Currently, NVIDIA Clara powers GE Healthcare’s Edison AI platform and the Nuance AI Marketplace, both of which are supporting the AI-LAB and are key solutions for the deployment of AI within the radiology workflow.
Democratized AI for Healthcare Pilot Results
An initial pilot with the Ohio State University (OSU) and the Massachusetts General Hospital and Brigham and Women’s Hospital’s Center for Clinical Data Science (CCDS) helped NVIDIA and ACR define the assets and pathways necessary to enable facilities to work together and with industry to refine AI algorithms without sharing potentially sensitive patient data. Bringing an AI model to the patient data, instead of patient data to the model, can help increase diversity in algorithm training, facilitate validation of the algorithms and enable radiologists to learn the steps needed to adapt algorithms to their institutions’ clinical needs.
Using the NVIDIA Clara AI toolkit, OSU was able to quickly import a pre-trained model developed by CCDS. This model was customized to local variables and successfully labeled OSU data for further testing and improvement of the algorithm, all of which took place behind their own firewall.
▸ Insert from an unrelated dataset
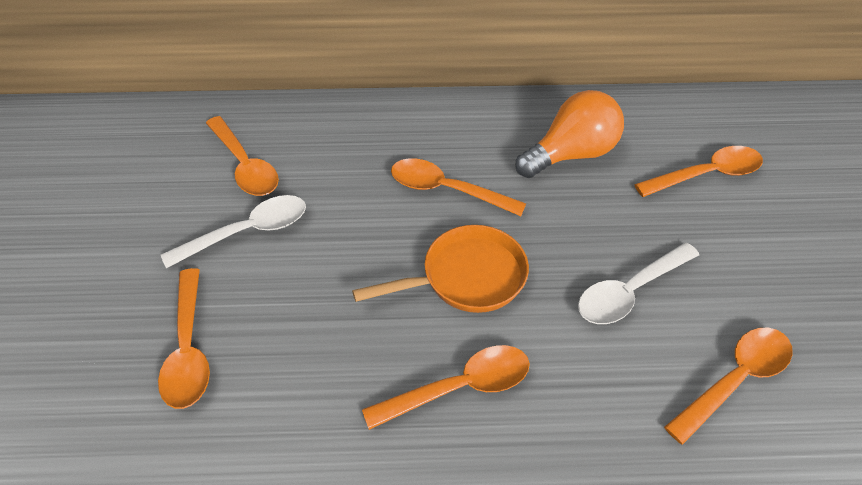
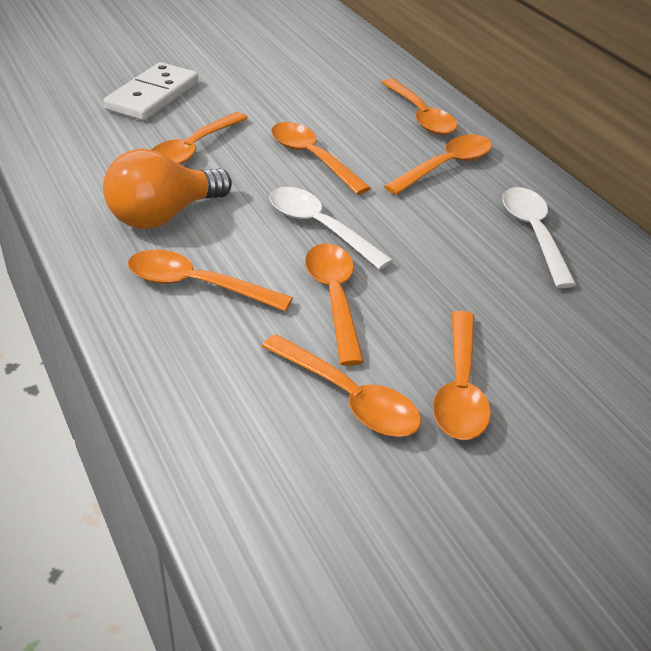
orange pan: [352,225,529,313] = 1 -> none = 0
orange spoon: [158,268,210,409] [206,116,279,196] [362,345,530,430] [391,158,526,216] [634,146,763,197] [664,328,793,445] = 6 -> [128,250,293,312] [151,112,248,165] [262,334,421,437] [271,122,371,195] [305,243,364,366] [381,78,457,135] [384,135,492,195] [433,311,491,440] = 8
white domino: none = 0 -> [103,62,198,121] = 1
It resulted in a highly accurate and enhanced cardiac computed tomography angiography model, and the shared approach reduced algorithm training, validation and testing times by days.
The architecture used in the pilot program, powered by the NVIDIA Clara AI toolkit, enables data aggregation, image annotation, image pre-processing and transformation, algorithm transfer and local computing for algorithm improvement, all of which are necessary to achieve the ultimate goal of the democratization of AI.
“This software will offer radiologists, without computer programming experience, the ability to build and improve AI algorithms without the need to share their data,” said Keith Dreyer, D.O., Ph.D., chief data science officer at Partners Healthcare and associate professor of radiology at Harvard Medical School. “Algorithms typically work best within the sites where they were trained, but those limited training sets are not always representative of the population at large. Training AI models on data from diverse sites helps ensure resiliency while reducing algorithm bias, resulting in improved inference across broader populations.”
ACR-AI LAB Planned Debut and Availability
The initial version of ACR AI-LAB will be shown at the 2019 ACR Annual Meeting in Washington, from May 18-22. Attendees will be able to explore and experiment with the AI tools necessary to modify and refine AI models. Soon after, ACR plans to provide online access and sample data from publicly available patient datasets.